Scotland’s poet laureate delivered the piece Round the Empty Houses along with a speech to the Scottish Empty Homes Partnership (SEHP) conference in Glasgow’s Lighthouse yesterday.
The poem highlights the bitter irony of Scotland’s 34,000 long-term empty private properties existing at the same time as the country grapples with high house prices and homelessness.
Jackie Kay said: “I feel passionate about empty homes, which are such a wasted resource when so many people are homeless. Having a home is a fundamental human right.
“A poet’s job is to engage with the world you see and write about things close to your heart. Home is where the heart is and everyone with a heart deserves a home.
“Round the Empty Houses is a song-like poem with an innocent quality. But it also addresses the appalling inequality which exists today. Homelessness is an outage.”
The conference heard that since the creation of the SEHP in 2012 it has worked with a network of empty homes officers in councils across Scotland to bring 2,840 homes back into use at an estimated market value of £425 million.
Delegates also heard from housing minister Kevin Stewart MSP who reaffirmed the Scottish Government’s commitment to double the funding for empty homes work.

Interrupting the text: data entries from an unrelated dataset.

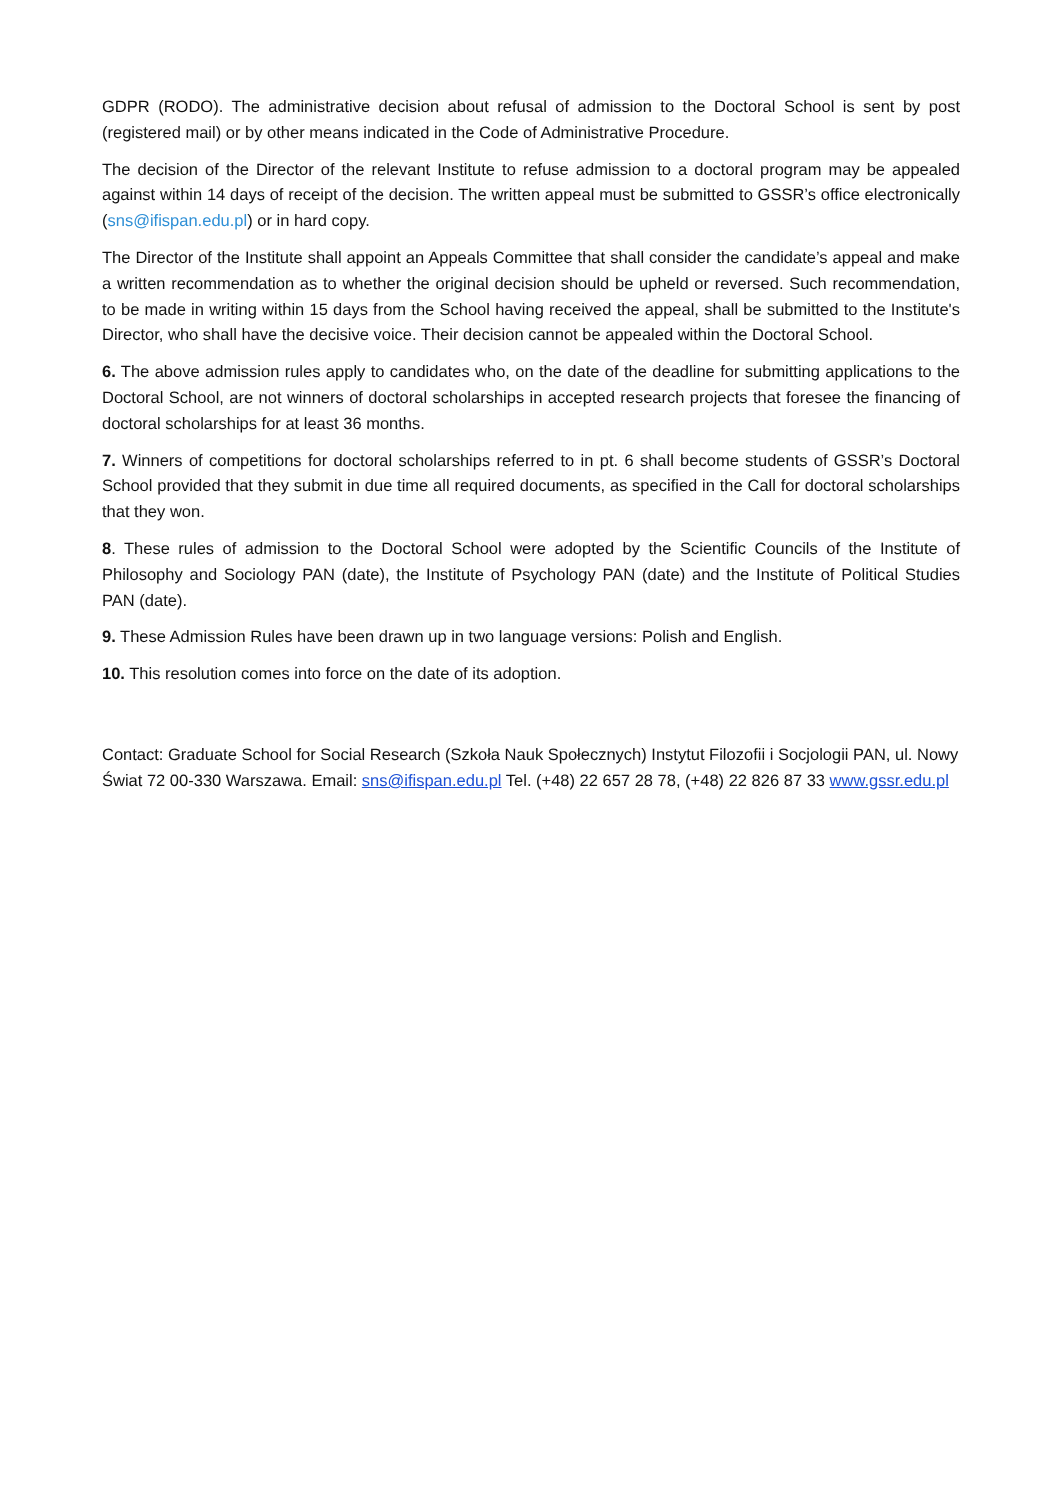GDPR (RODO). The administrative decision about refusal of admission to the Doctoral School is sent by post (registered mail) or by other means indicated in the Code of Administrative Procedure.
The decision of the Director of the relevant Institute to refuse admission to a doctoral program may be appealed against within 14 days of receipt of the decision. The written appeal must be submitted to GSSR’s office electronically (sns@ifispan.edu.pl) or in hard copy.
The Director of the Institute shall appoint an Appeals Committee that shall consider the candidate’s appeal and make a written recommendation as to whether the original decision should be upheld or reversed. Such recommendation, to be made in writing within 15 days from the School having received the appeal, shall be submitted to the Institute's Director, who shall have the decisive voice. Their decision cannot be appealed within the Doctoral School.
6. The above admission rules apply to candidates who, on the date of the deadline for submitting applications to the Doctoral School, are not winners of doctoral scholarships in accepted research projects that foresee the financing of doctoral scholarships for at least 36 months.
7. Winners of competitions for doctoral scholarships referred to in pt. 6 shall become students of GSSR’s Doctoral School provided that they submit in due time all required documents, as specified in the Call for doctoral scholarships that they won.
8. These rules of admission to the Doctoral School were adopted by the Scientific Councils of the Institute of Philosophy and Sociology PAN (date), the Institute of Psychology PAN (date) and the Institute of Political Studies PAN (date).
9. These Admission Rules have been drawn up in two language versions: Polish and English.
10. This resolution comes into force on the date of its adoption.
Contact: Graduate School for Social Research (Szkoła Nauk Społecznych) Instytut Filozofii i Socjologii PAN, ul. Nowy Świat 72 00-330 Warszawa. Email: sns@ifispan.edu.pl Tel. (+48) 22 657 28 78, (+48) 22 826 87 33 www.gssr.edu.pl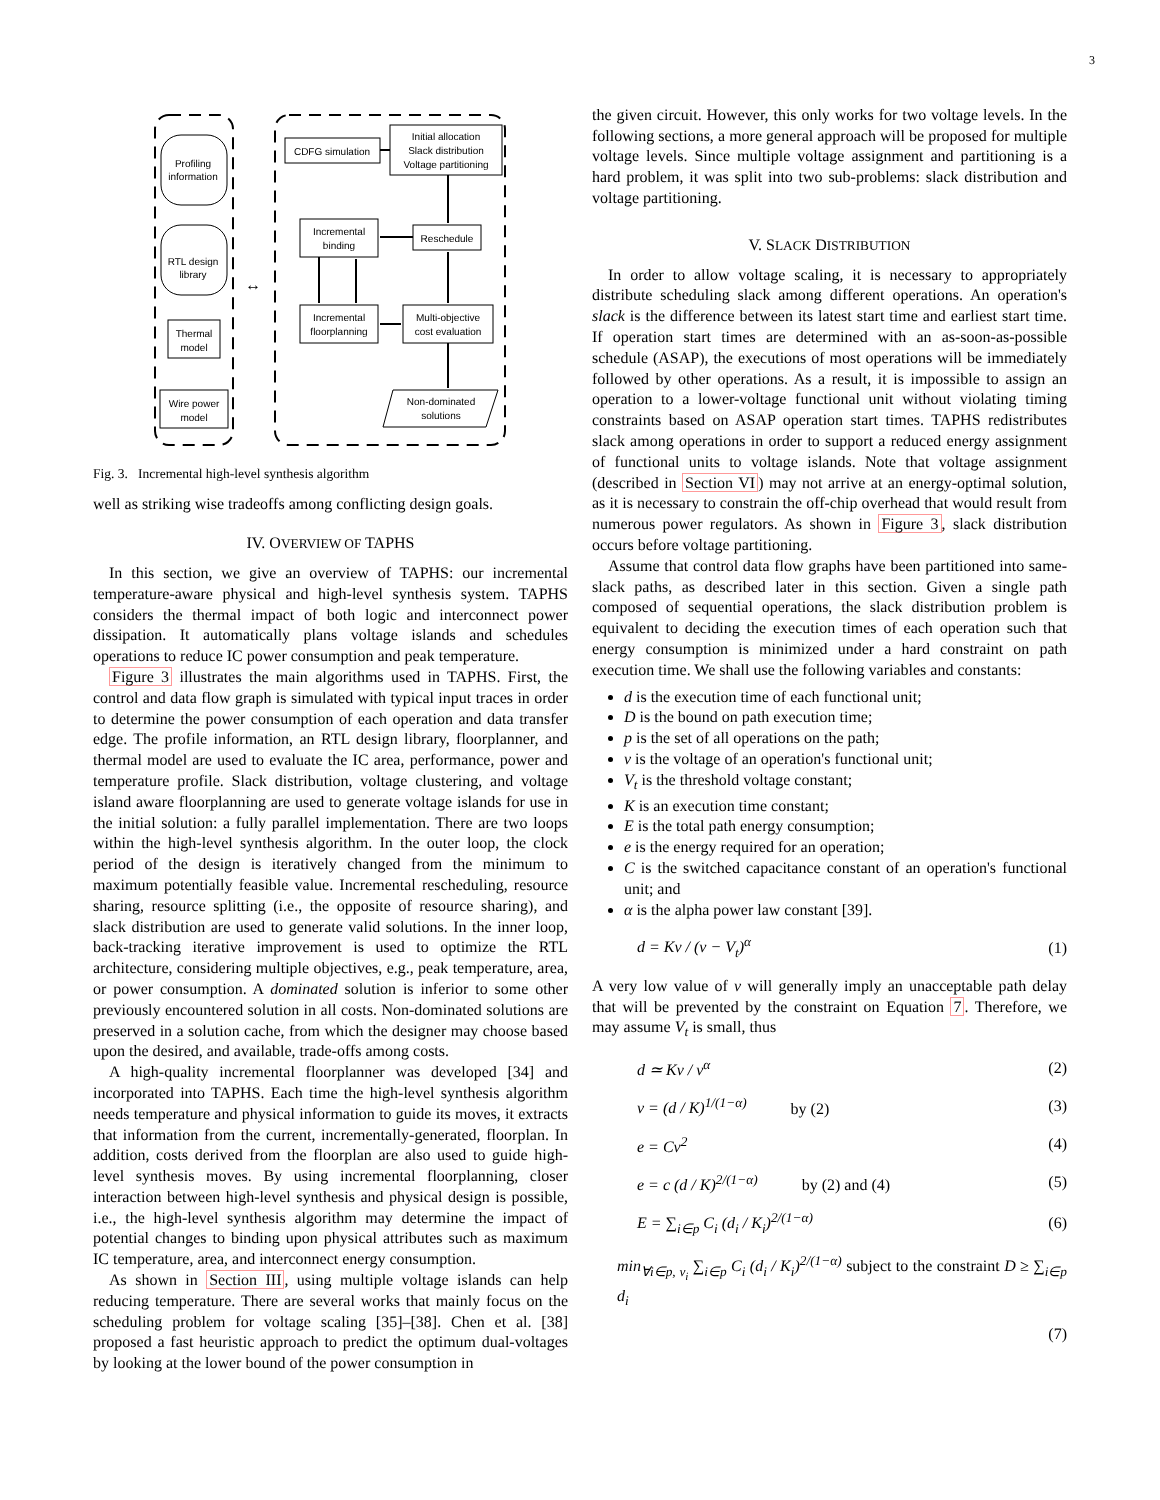3
Profiling
information
RTL design
library
Thermal
model
Wire power
model
↔
CDFG simulation
Initial allocation
Slack distribution
Voltage partitioning
Reschedule
Incremental
binding
Incremental
floorplanning
Multi-objective
cost evaluation
Non-dominated
solutions
Fig. 3. Incremental high-level synthesis algorithm
well as striking wise tradeoffs among conflicting design goals.
IV. OVERVIEW OF TAPHS
In this section, we give an overview of TAPHS: our incremental temperature-aware physical and high-level synthesis system. TAPHS considers the thermal impact of both logic and interconnect power dissipation. It automatically plans voltage islands and schedules operations to reduce IC power consumption and peak temperature.
Figure 3 illustrates the main algorithms used in TAPHS. First, the control and data flow graph is simulated with typical input traces in order to determine the power consumption of each operation and data transfer edge. The profile information, an RTL design library, floorplanner, and thermal model are used to evaluate the IC area, performance, power and temperature profile. Slack distribution, voltage clustering, and voltage island aware floorplanning are used to generate voltage islands for use in the initial solution: a fully parallel implementation. There are two loops within the high-level synthesis algorithm. In the outer loop, the clock period of the design is iteratively changed from the minimum to maximum potentially feasible value. Incremental rescheduling, resource sharing, resource splitting (i.e., the opposite of resource sharing), and slack distribution are used to generate valid solutions. In the inner loop, back-tracking iterative improvement is used to optimize the RTL architecture, considering multiple objectives, e.g., peak temperature, area, or power consumption. A dominated solution is inferior to some other previously encountered solution in all costs. Non-dominated solutions are preserved in a solution cache, from which the designer may choose based upon the desired, and available, trade-offs among costs.
A high-quality incremental floorplanner was developed [34] and incorporated into TAPHS. Each time the high-level synthesis algorithm needs temperature and physical information to guide its moves, it extracts that information from the current, incrementally-generated, floorplan. In addition, costs derived from the floorplan are also used to guide high-level synthesis moves. By using incremental floorplanning, closer interaction between high-level synthesis and physical design is possible, i.e., the high-level synthesis algorithm may determine the impact of potential changes to binding upon physical attributes such as maximum IC temperature, area, and interconnect energy consumption.
As shown in Section III, using multiple voltage islands can help reducing temperature. There are several works that mainly focus on the scheduling problem for voltage scaling [35]–[38]. Chen et al. [38] proposed a fast heuristic approach to predict the optimum dual-voltages by looking at the lower bound of the power consumption in
the given circuit. However, this only works for two voltage levels. In the following sections, a more general approach will be proposed for multiple voltage levels. Since multiple voltage assignment and partitioning is a hard problem, it was split into two sub-problems: slack distribution and voltage partitioning.
V. SLACK DISTRIBUTION
In order to allow voltage scaling, it is necessary to appropriately distribute scheduling slack among different operations. An operation's slack is the difference between its latest start time and earliest start time. If operation start times are determined with an as-soon-as-possible schedule (ASAP), the executions of most operations will be immediately followed by other operations. As a result, it is impossible to assign an operation to a lower-voltage functional unit without violating timing constraints based on ASAP operation start times. TAPHS redistributes slack among operations in order to support a reduced energy assignment of functional units to voltage islands. Note that voltage assignment (described in Section VI) may not arrive at an energy-optimal solution, as it is necessary to constrain the off-chip overhead that would result from numerous power regulators. As shown in Figure 3, slack distribution occurs before voltage partitioning.
Assume that control data flow graphs have been partitioned into same-slack paths, as described later in this section. Given a single path composed of sequential operations, the slack distribution problem is equivalent to deciding the execution times of each operation such that energy consumption is minimized under a hard constraint on path execution time. We shall use the following variables and constants:
d is the execution time of each functional unit;
D is the bound on path execution time;
p is the set of all operations on the path;
v is the voltage of an operation's functional unit;
V<sub>t</sub> is the threshold voltage constant;
K is an execution time constant;
E is the total path energy consumption;
e is the energy required for an operation;
C is the switched capacitance constant of an operation's functional unit; and
α is the alpha power law constant [39].
d = Kv / (v − V<sub>t</sub>)<sup>α</sup> (1)
A very low value of v will generally imply an unacceptable path delay that will be prevented by the constraint on Equation 7. Therefore, we may assume V<sub>t</sub> is small, thus
d ≃ Kv / v<sup>α</sup> (2)
v = (d / K)<sup>1/(1−α)</sup> by (2) (3)
e = Cv<sup>2</sup> (4)
e = c (d / K)<sup>2/(1−α)</sup> by (2) and (4) (5)
E = ∑<sub>i∈p</sub> C<sub>i</sub> (d<sub>i</sub> / K<sub>i</sub>)<sup>2/(1−α)</sup> (6)
min<sub>∀i∈p, v<sub>i</sub></sub> ∑<sub>i∈p</sub> C<sub>i</sub> (d<sub>i</sub> / K<sub>i</sub>)<sup>2/(1−α)</sup> subject to the constraint D ≥ ∑<sub>i∈p</sub> d<sub>i</sub>
(7)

The increased funding is in recognition of the highly successful empty homes work being carried out across Scotland, spearheaded by the SEHP, which is funded by the Scottish Government and hosted by Shelter Scotland. The increased funding will be used to drive even more empty homes work across Scotland. Currently only 19 out of Scotland’s 32 local authorities have staff dedicated to tackling the issue.
Round the Empty Houses by Jackie Kay
And there’s no one sitting at your table,
No one echoes in your hall,
No one chills on a sofa.
Nobody’s there at all.
And no light shines from your window,
Nobody dreams in a bed,
No laughter turns to no sorrow.
The heart of the house is dead.
And no hands open your doors,
No feet thud up your stairs.
No fire lights up a hearth.
Nobody, nobody’s there.
But someone sleeps on a doorstep.
Someone crashes on a mate’s bed.
Someone pays for a hostel bed.
Somebody’s life has turned on its head.
And the winter is surely coming,
And the bitter wind steadily blowing,
And the stars are loose change in the sky.
Round the empty houses the homeless pass by.